Sol Sertão Online
Colunista
O encerramento da janela partidária em abril de 2026 consolidou uma série de migrações partidárias estratégicas, redefinindo o mapa político para as eleições de outubro. As movimentações envolveram nomes de peso da política nacional, com pré-candidaturas à Presidência, governos estaduais e ao Congresso Nacional.

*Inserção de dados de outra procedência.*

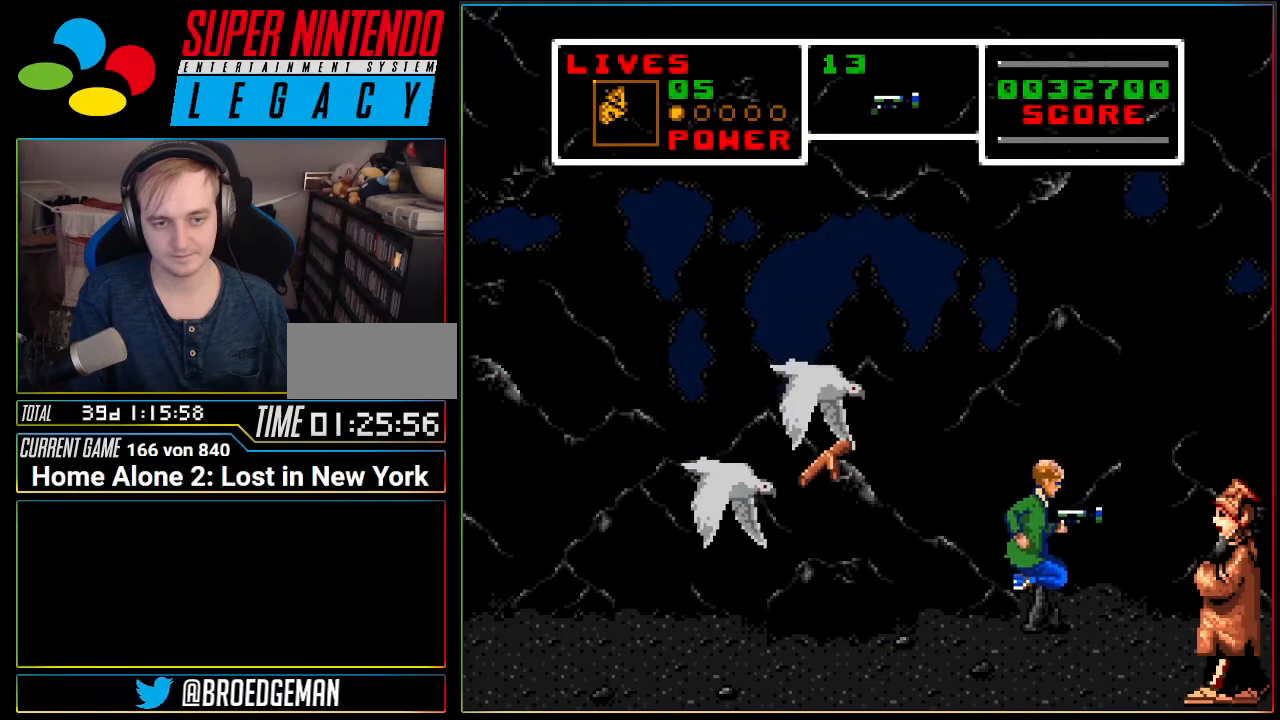
{"buttons": ["DPAD_LEFT"], "events": [[217, "DPAD_RIGHT", "up"], [417, "DPAD_LEFT", "down"]]}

O governador de Goiás, Ronaldo Caiado, deixou o União Brasil e se filiou ao PSD, mirando a candidatura à Presidência. Por outro lado, a ministra Simone Tebet encerrou uma longa jornada de 30 anos no MDB para se juntar ao PSB, com o objetivo de disputar uma vaga no Senado por São Paulo. O senador Sérgio Moro, também egresso do União Brasil, migrou para o PL, reaproximando-se do bolsonarismo e se preparando para concorrer ao governo do Paraná.
Outro senador que realizou uma importante troca foi Rodrigo Pacheco, que deixou o PSD para se filiar ao PSB com a ambição de disputar o governo de Minas Gerais. A manobra visa fortalecer seu alinhamento com o presidente Lula (PT), em um estado considerado estratégico para a corrida presidencial.
As trocas partidárias também tiveram forte repercussão na composição da Câmara dos Deputados. Pelo menos 37 parlamentares mudaram de legenda, com o PL emergindo como um dos principais beneficiados, ganhando cerca de 12 novos membros, enquanto o União Brasil registrou a saída de 11 deputados. Movimentações significativas também foram observadas com nomes como Luizianne Lins, Túlio Gadêlha, Duda Salabert, Kim Kataguiri e André Janones.
Em outros cenários regionais, o ex-presidenciável Ciro Gomes retornou ao PSDB para disputar o governo do Ceará, após divergências com o PDT. No Tocantins, a ex-senadora Kátia Abreu filiou-se ao PT, em um movimento que ela descreveu como um ato em defesa da democracia e de apoio à reeleição de Lula. Já a senadora maranhense Eliziane Gama ingressou no PT, a convite do presidente, visando sua reeleição ao Senado. O senador paraibano Efraim Filho trocou o União Brasil pelo PL para lançar sua pré-candidatura ao governo da Paraíba.
O prefeito de Maceió, JHC, trocou o PL pelo PSDB e assumiu a presidência estadual da nova sigla, renunciando ao mandato para concorrer às eleições de 2026, embora sem confirmar o cargo desejado. A janela partidária, que se encerrou no início de abril, representou um período crucial para que pré-candidatos se filiassem a partidos e estabelecessem domicílio eleitoral nos estados em que pretendem concorrer, redesenhando significativamente o cenário político a seis meses do início da campanha eleitoral.
Referência: Informações adaptadas de G1.